Fa Yeung Nin Wa – Kar Wai Wong (2000)

Duvardaki bir oyuğa fısıldanıp üzeri çamurla kapatılan sır… Küçük budist rahibin gözlerinden kendi yarattığı insanın acısına bakan “Tanrı”… Yüzlerce, binlerce yılın sırlarını saklayan tapınakta kayarak hareket eden kamera… Kutsal bir acıyı dile getiren bir müzik… Ani sessizlik…

Mükemmel bir filme, mükemmel bir kapanış.

Görüp dokunamadığımız, sanki tozlu bir camın ardından bakıyormuşuz gibi artık bize belli belirsiz görünen geçmişin özlemi ile…

Questo è per te, Nicolò!

(“In the Mood for Love” – “Aşk zamanı”)

Le Temps qui Reste – François Ozon (2005)

Sinema tarihinin en başarılı, en dokunaklı ve çekinmeden söylemeli, en güzel ölüm sahnelerinden biri. Ozon hiç diyalog kullanmadan karakterinin son anlarını elindeki dondurmaya attığı son bir bakıştan gençlerin birlikte denizi seyretmesindeki kendi durumu ile tamamen zıt yaşam sevincine, cevaplamadığı telefondan son bir sigaraya olağanüstü içe dokunan bir şekilde anlatıyor. Luchino Visconti’nin Thomas Mann’dan uyarladığı “Morte a Venezia – Venedik’te Ölüm” adlı filminin finaline sevgi ve saygı dolu bir selam da gönderiyor Ozon bu son sahne ile ve beyaz vücudu ve yalnızlığı ile ölümü feci halde çağrıştıran kahramanına Valentin Silvestrov’un Postludium III adlı eserinin eşliğinde veda ediyor. Yönetmenin yarattığı karaktere aşık olduğu filmlerden biri bu kesinlikle ve bu son sahne de sinemanın yaratıcılığı unutmadığında neler yapabildiğini gösteren ve yumuşak bir hüznün nasıl dokunaklı olabileceğini kanıtlayan anları getiriyor önümüze.

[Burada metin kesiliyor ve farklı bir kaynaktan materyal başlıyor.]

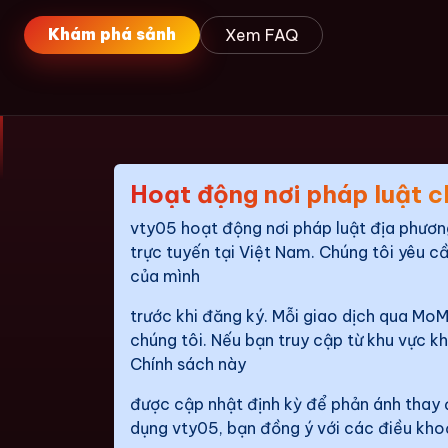
Khám phá sảnh
Xem FAQ
Hoạt động nơi pháp luật c
vty05 hoạt động nơi pháp luật địa phương
trực tuyến tại Việt Nam. Chúng tôi yêu c
của mình
trước khi đăng ký. Mỗi giao dịch qua MoM
chúng tôi. Nếu bạn truy cập từ khu vực k
Chính sách này
được cập nhật định kỳ để phản ánh thay đ
dụng vty05, bạn đồng ý với các điều khoả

(“Time to Leave” – “Veda Vakti”)

The Third Man – Carol Reed (1949)

İkinci Dünya Savaşı’nın hemen sonrasında Viyana’ya çocukluk arkadaşını aramaya gelen bir yazarın arkadaşının karıştığı korkunç suçu keşfetmesini anlatan filmin bugün en çok hatırlanan sahnelerinden biri. Sinema tarihinin en parlak örneklerinden biri olan Carol Reed’in 1949 tarihli bu İngiliz filmi, Orson Welles, Joseph Cotten, Alida Valli ve Trewor Howard’ın aralarında olduğu muhteşem kadrosu, Anton Karas imzalı müziği, yazar Graham Greene’in senaryosu ve elbette Reed’in parlak yönetmenlik becerisi ile unutulmazlar arasında.

Bu sahnede yazar ve seyirci öldüğü söylenen adam ile ilk kez karşılaşıyor. Standart dışı kamera açıları, büyük usta Robert Krasker’in kontrastlı siyah-beyaz görüntüleri ve atmosferi ile sinema derslerine konu olan bu sahnede Orson Welles’in yüz ifadesine dikkat!

(“Üçüncü Adam”)

Amarcord – Federico Fellini (1973)

21 Mart’ta ölen Tonino Guerra’nın anısına… Antonioni’den Tarkovsky’e, Angelopoulos’dan Rosi’ye sinema sanatının usta yönetmenleri ile çalışan bu büyük senaristin yönetmen Fellini ile birlikte yazdığı senaryodan çekilen “Amarcord” filminden tavus kuşu sahnesi. Hatırlıyorum anlamına gelen ismi ile bu film, iki usta sanatçının 30’lu yılların Mussolini yönetimi altındaki faşist İtalya’sında bir kasaba halkının hayatından çeşitli anları ilk bakışta birbirinden kopuk gibi görünen ama bir araya geldiğinde benzersiz bir anılar bütünü oluşturan sahneler ile anlattıkları sinemanın benzersiz örneklerinden biri. Bu sahne de yağmakta olan karın altındaki kasabada birden beliren bir tavus kuşunun yarattığı büyüyü anlatıyor. Her anı ile bir Fellini sahnesi ve iyi ki iki büyük isim, Fellini ve Guerra, bir araya gelmiş ve “hatırlamışlar” dedirtiyor seyredene.